● **EXERCISE DESCRIPTION**
Locate the lines of the listing below that hold "Fair", then copy each of them.

--------------------------------

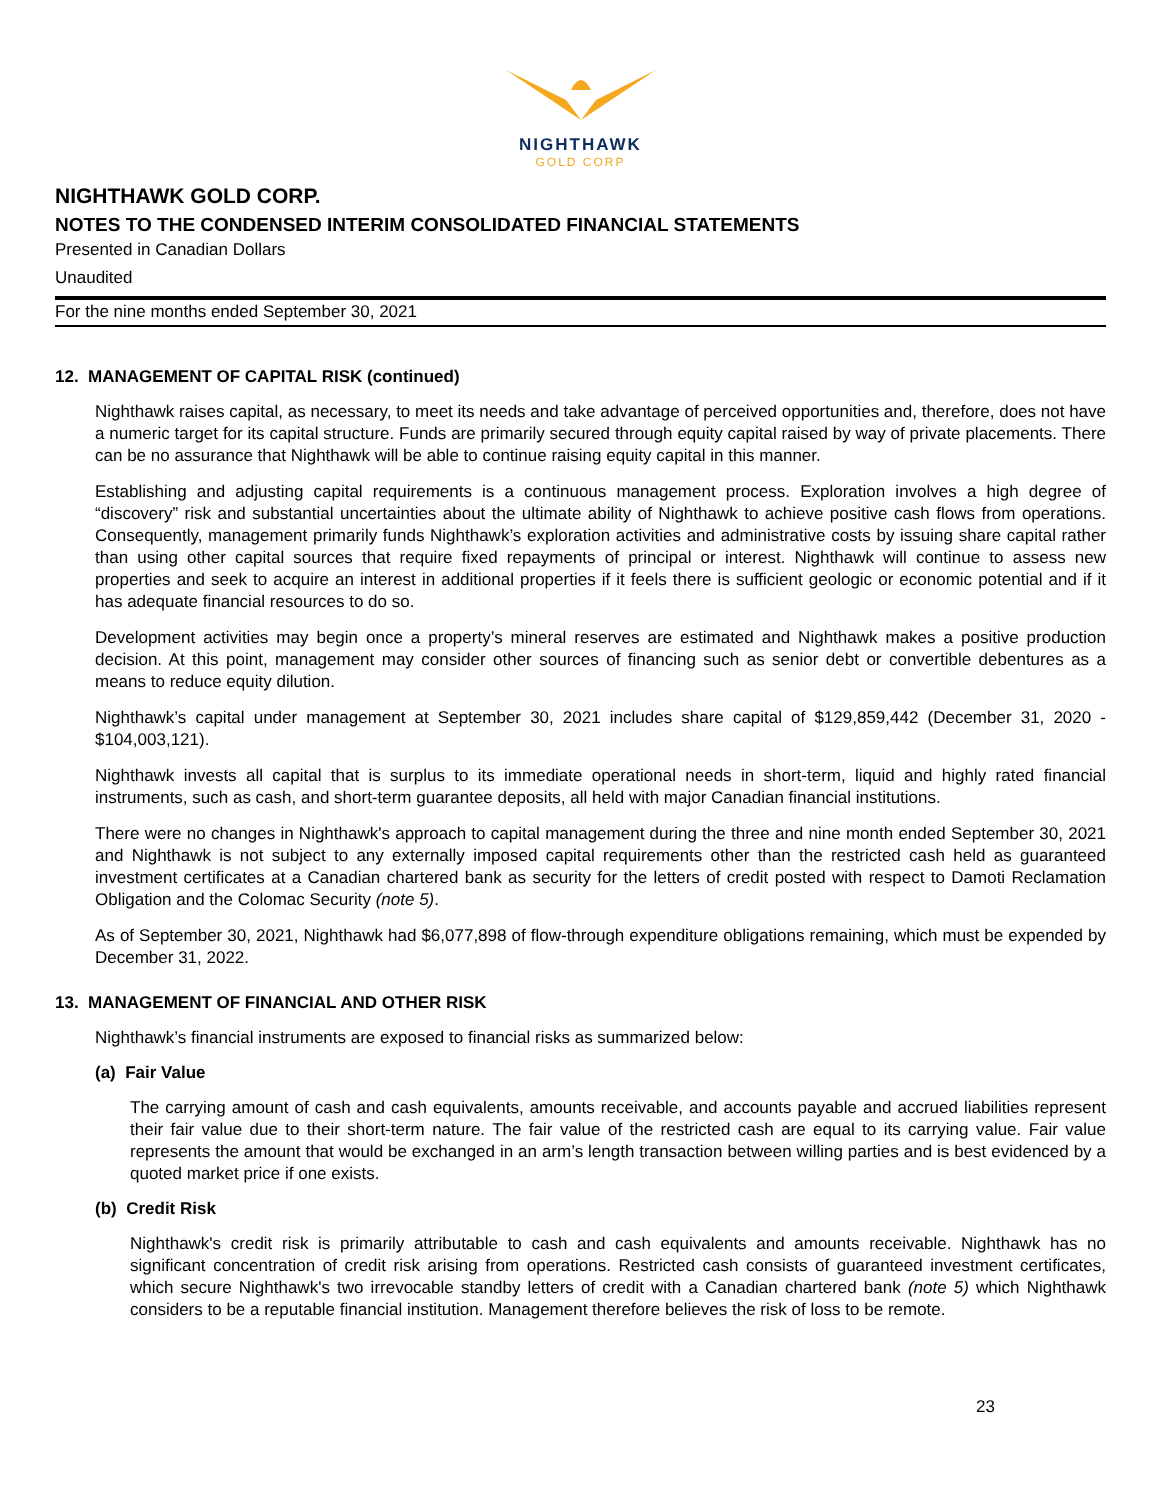NIGHTHAWK
GOLD CORP
NIGHTHAWK GOLD CORP.
NOTES TO THE CONDENSED INTERIM CONSOLIDATED FINANCIAL STATEMENTS
Presented in Canadian Dollars
Unaudited
For the nine months ended September 30, 2021
12. MANAGEMENT OF CAPITAL RISK (continued)
Nighthawk raises capital, as necessary, to meet its needs and take advantage of perceived opportunities and, therefore, does not have a numeric target for its capital structure. Funds are primarily secured through equity capital raised by way of private placements. There can be no assurance that Nighthawk will be able to continue raising equity capital in this manner.
Establishing and adjusting capital requirements is a continuous management process. Exploration involves a high degree of “discovery” risk and substantial uncertainties about the ultimate ability of Nighthawk to achieve positive cash flows from operations. Consequently, management primarily funds Nighthawk’s exploration activities and administrative costs by issuing share capital rather than using other capital sources that require fixed repayments of principal or interest. Nighthawk will continue to assess new properties and seek to acquire an interest in additional properties if it feels there is sufficient geologic or economic potential and if it has adequate financial resources to do so.
Development activities may begin once a property’s mineral reserves are estimated and Nighthawk makes a positive production decision. At this point, management may consider other sources of financing such as senior debt or convertible debentures as a means to reduce equity dilution.
Nighthawk’s capital under management at September 30, 2021 includes share capital of $129,859,442 (December 31, 2020 - $104,003,121).
Nighthawk invests all capital that is surplus to its immediate operational needs in short-term, liquid and highly rated financial instruments, such as cash, and short-term guarantee deposits, all held with major Canadian financial institutions.
There were no changes in Nighthawk's approach to capital management during the three and nine month ended September 30, 2021 and Nighthawk is not subject to any externally imposed capital requirements other than the restricted cash held as guaranteed investment certificates at a Canadian chartered bank as security for the letters of credit posted with respect to Damoti Reclamation Obligation and the Colomac Security (note 5).
As of September 30, 2021, Nighthawk had $6,077,898 of flow-through expenditure obligations remaining, which must be expended by December 31, 2022.
13. MANAGEMENT OF FINANCIAL AND OTHER RISK
Nighthawk’s financial instruments are exposed to financial risks as summarized below:
(a) Fair Value
The carrying amount of cash and cash equivalents, amounts receivable, and accounts payable and accrued liabilities represent their fair value due to their short-term nature. The fair value of the restricted cash are equal to its carrying value. Fair value represents the amount that would be exchanged in an arm’s length transaction between willing parties and is best evidenced by a quoted market price if one exists.
(b) Credit Risk
Nighthawk's credit risk is primarily attributable to cash and cash equivalents and amounts receivable. Nighthawk has no significant concentration of credit risk arising from operations. Restricted cash consists of guaranteed investment certificates, which secure Nighthawk's two irrevocable standby letters of credit with a Canadian chartered bank (note 5) which Nighthawk considers to be a reputable financial institution. Management therefore believes the risk of loss to be remote.
23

--------------------------------

● **WRITTEN RESPONSE**
(a) Fair Value
The carrying amount of cash and cash equivalents, amounts receivable, and accounts payable and accrued liabilities represent their fair value due to their short-term nature. The fair value of the restricted cash are equal to its carrying value. Fair value represents the amount that would be exchanged in an arm’s length transaction between willing parties and is best evidenced by a quoted market price if one exists.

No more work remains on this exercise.